Toronto: We Wish To Go To The Festival, The Film Festival

Sep 4, 2012
Originally published on September 4, 2012 8:45 am

Tomorrow at this time, I will be forgetting something vitally important as I pack my bags for the Toronto International Film Festival, where I will be for a week. Fortunately for my nerves and sanity, I'll be there with Bob Mondello, whose fall movie preview we put up yesterday, and Trey Graham, whom you may know from Pop Culture Happy Hour.

I've been working my way up to the madness of Toronto by covering the marvelous Silverdocs and South By Southwest festivals, but this is full-on immersion, and the options are far beyond what anyone could take in if I stayed for a month. Consider this: at TIFF, they boast of screening more than 300 films. In the time I'll be there, if I go all-out, I could see ... maybe 30. And that's the Insanity Plan. That's not the Occasionally I Get To Sleep Plan. It helps that Trey and Bob and I can spread it out, but it's still a big task.

For one thing, you can go a lot of different directions with your choices. You can go for the much-discussed "Gala" presentations: Ben Affleck's Argo, Robert Redford's The Company You Keep, Joseph Gordon-Levitt and Bruce Willis in Looper, a marvelous cast in David O. Russell's Silver Linings Playbook ... very Oscar-baity stuff.

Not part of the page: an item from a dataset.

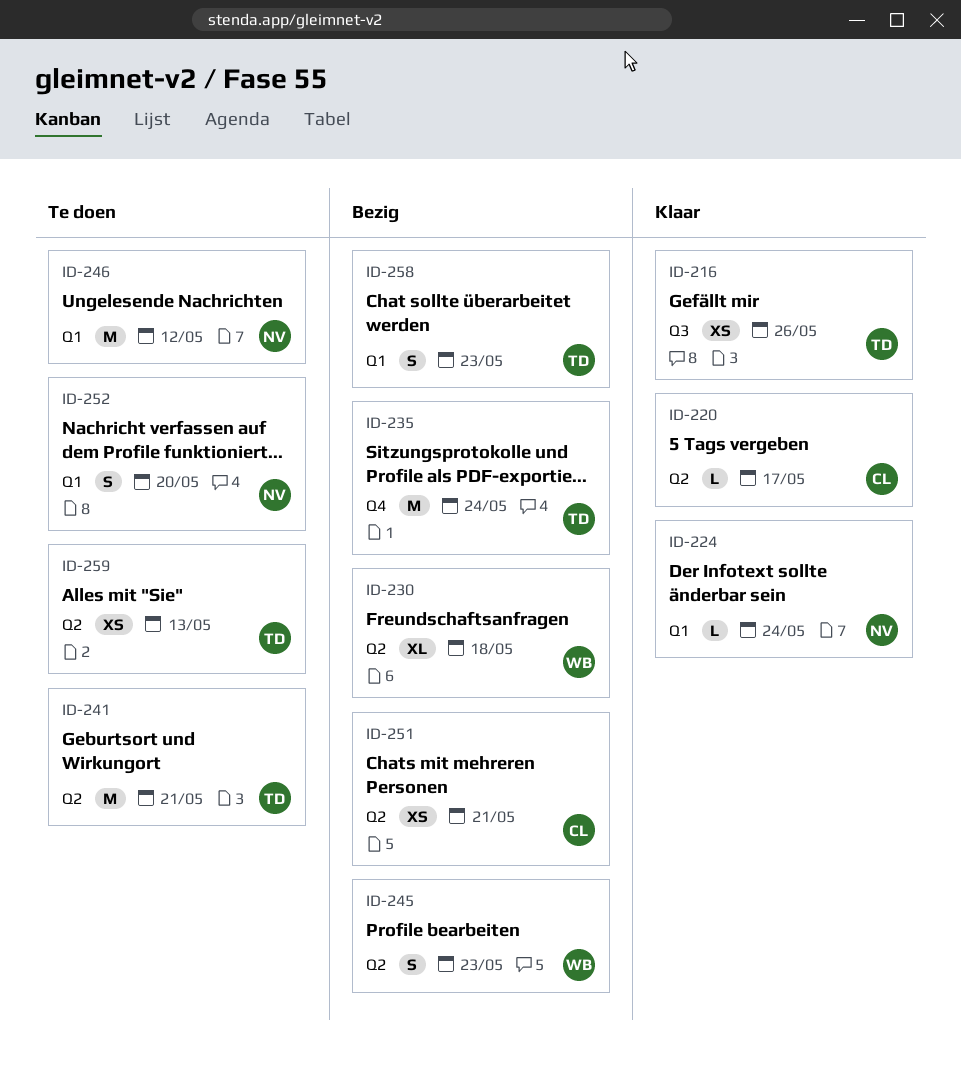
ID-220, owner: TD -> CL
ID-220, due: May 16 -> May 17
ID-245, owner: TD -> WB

Then there are the "Masters." This year, that would include Bernardo Bertolucci, Michael Haneke, and Michael Winterbottom, among many. How about the "Special Presentations"? There, you'll find perhaps the most eagerly awaited film of the whole program, Paul Thomas Anderson's The Master, starring Philip Seymour Hoffman and Joaquin Phoenix. But that's only one of many. How about the new Anna Karenina from the team of director Joe Wright and Keira Knightley, who worked together in Atonement? Or Spike Lee's Bad 25, or Cloud Atlas, or Noah Baumbach's Frances Ha?

Sound like a lot? We haven't even gotten started. We haven't even taken me out of things I know. We haven't gone to "Contemporary World Cinema," or "Wavelengths," or "Next Wave," or ... well, you get the idea.

I'm fascinated by so many things: Bill Murray as FDR! Joss Whedon's low-budget homemade Much Ado About Nothing! As If We Were Catching A Cobra, a documentary about the use of drawings and caricature for political protest! Another documentary, Stories We Tell, this one from the very talented Sarah Polley! It's just ... it really gives me a good opportunity to use the usually terrible expression, "I can't even."

Now, there are lots of schools of thought about what's most useful when you cover something like this. There's no one answer, from what I've been able to discern from the wisdom of others. Some believe it's most useful to give readers early thoughts on what they're likely to actually get to see and want to see — how's The Master? How's the Ben Affleck movie? How's the Noah Baumbach? Others believe it's most important to talk to readers about what they — and, in this case, I — might not otherwise see or even have a chance to see. I can see Argo later, after all. Heck, Looper is opening in a couple of weeks, on September 28. The Master is opening a week before that.

It might, on the other hand, be my only chance to see some of what's in Contemporary World Cinema. But on the other-other hand, if you can't see it, is it still interesting? On the other-other-other hand, if we don't cover what people might not get to see, don't we sacrifice the opportunity to champion a smaller awesome film that needs a boost so more people can see it? That's four hands. I have half that many. You can see the conflict. (One of my critic friends has pretty much given up on film festivals, in fact, having concluded that people don't want to read about movies they can't see yet.)

There's more going on than just films, too: we try around here to be a little bit eyes-and-ears at nutty gatherings like this, like I was at the Royal Wedding. Over in the sidebar, we say our goal is to be a friend to the geek and a translator for the confused. This is a good opportunity to serve that purpose. Any big cultural event like this is A Scene, and there are those stories to tell, too.

So that's what brings me to the question at hand. It seems fair to put it to you: What do you think would be most helpful? What would you get up in the morning and most want to read? We're careening into Oscar season, believe it or not: what's the right mix between much-buzzed-about and not-buzzed-about? (Before you answer, remember: Oscar Buzz can be quite fleeting.)

I certainly can't promise to respond to everyone's wish list, but I'd love to know what it is before I go.